Features#
Differential Dynamic Microscopy#
FastDDM can perform the analysis of image sequences using Differential Dynamic Microscopy.
It provides means to load images on disk in various formats, namely the ones available from the
scikit-image <https://scikit-image.org/> package and the Nikon nd2 files.
It efficiently computes then image structure function and the azimuthal average and provides tools
for the fit and analysis.
Python package#
FastDDM is a Python package and is designed to interoperate with other packages in the scientific Python ecosystem and to be extendable in user scripts. To enable interoperability, all operations provide access to useful computed quantities as properties in native Python types or numpy arrays where appropriate.
CPU and GPU devices#
FastDDM can execute the computation of the image structure function on CPUs or GPUs. Typical analysis run more efficiently on GPUs for image sequences containing more than a few hundreds images. The provided binaries support NVIDIA GPUs. All other operations are executed on the CPU using standar Python libraries.
Autotuned kernel parameters#
FastDDM automatically tunes the kernel parameters to improve performance when executing on a GPU device. It also tunes the computational parameters to optimize the memory consumption (using all the RAM available) when executing on a CPU (using the C++ core) or on a GPU. The functions provide the same output regardless of the parameter (within floating point precision).

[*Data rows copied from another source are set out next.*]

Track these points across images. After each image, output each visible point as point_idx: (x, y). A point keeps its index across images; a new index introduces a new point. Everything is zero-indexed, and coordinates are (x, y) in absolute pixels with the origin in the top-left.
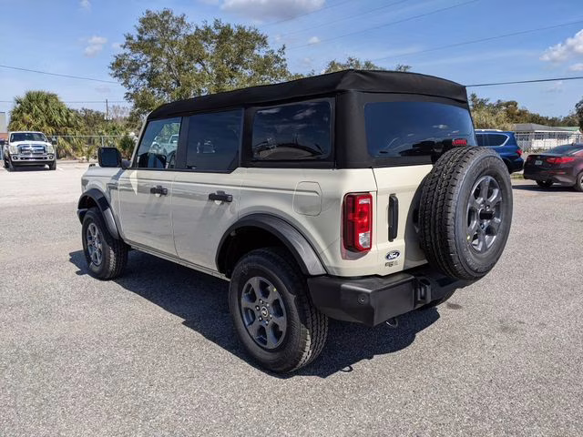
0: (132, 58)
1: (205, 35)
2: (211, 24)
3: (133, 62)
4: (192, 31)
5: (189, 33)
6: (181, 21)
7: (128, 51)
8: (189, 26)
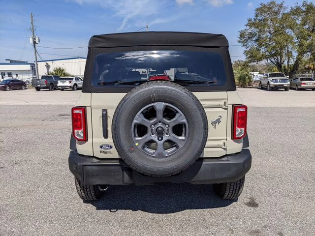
0: (249, 31)
1: (296, 12)
2: (300, 4)
3: (251, 33)
4: (288, 11)
5: (285, 12)
6: (281, 6)
7: (248, 27)
8: (285, 8)
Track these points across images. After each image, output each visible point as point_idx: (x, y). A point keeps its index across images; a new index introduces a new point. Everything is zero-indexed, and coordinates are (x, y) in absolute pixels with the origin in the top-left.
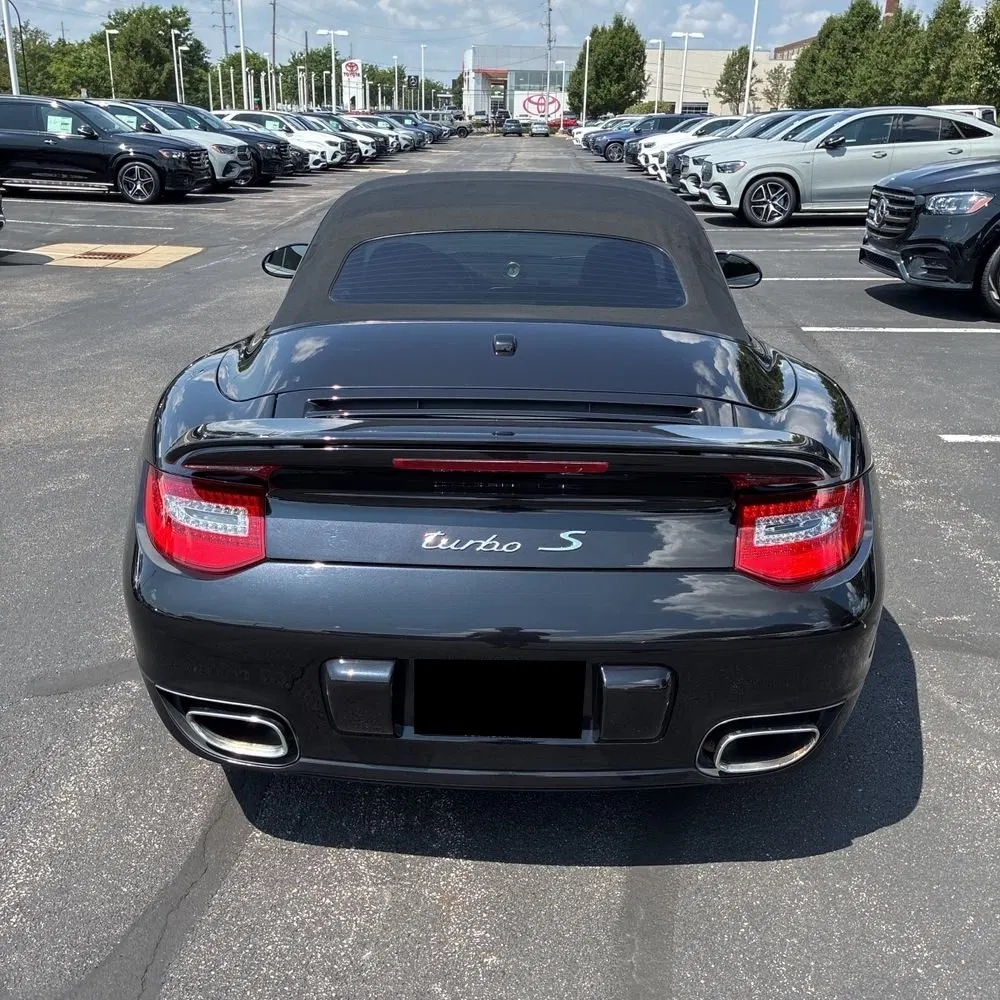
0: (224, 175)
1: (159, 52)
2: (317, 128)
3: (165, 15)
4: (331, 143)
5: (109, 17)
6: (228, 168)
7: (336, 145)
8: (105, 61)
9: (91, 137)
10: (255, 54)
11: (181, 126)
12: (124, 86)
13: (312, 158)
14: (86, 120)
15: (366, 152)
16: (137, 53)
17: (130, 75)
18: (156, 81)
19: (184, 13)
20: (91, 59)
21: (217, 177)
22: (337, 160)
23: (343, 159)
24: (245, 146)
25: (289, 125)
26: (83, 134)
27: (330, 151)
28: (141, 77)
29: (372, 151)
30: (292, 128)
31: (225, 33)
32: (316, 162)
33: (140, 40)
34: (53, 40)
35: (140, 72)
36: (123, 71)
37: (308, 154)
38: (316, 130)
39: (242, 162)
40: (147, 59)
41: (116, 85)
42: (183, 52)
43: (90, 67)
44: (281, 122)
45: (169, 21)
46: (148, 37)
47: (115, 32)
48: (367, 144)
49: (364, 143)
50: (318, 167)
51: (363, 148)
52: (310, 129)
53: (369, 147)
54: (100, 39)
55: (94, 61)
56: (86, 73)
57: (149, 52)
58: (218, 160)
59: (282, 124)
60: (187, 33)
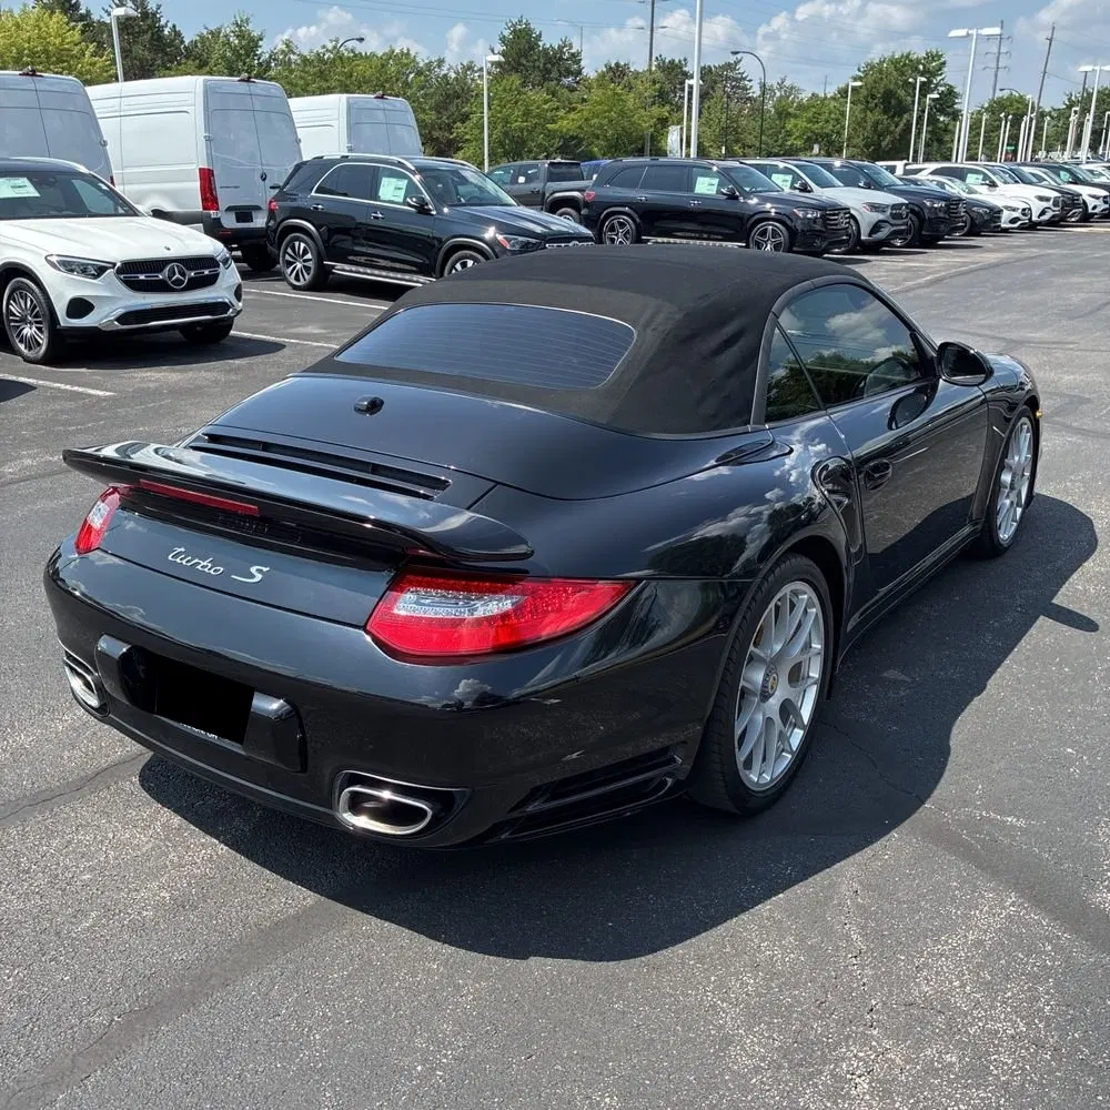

The optimal parameters can depend on the number and the size of the images in the sequence and they weakly depend on other parameters such as the bit depth.
Mixed precision#
FastDDM can perform the computation of the image structure function with mixed floating point precision. If the single precision library is installed, all calculations are performed in double precision and the data are then transferred from and to the GPU in single precision. In the case of calculations performed on the CPU, all mathematical operations requiring high precision are performed in double precision mode.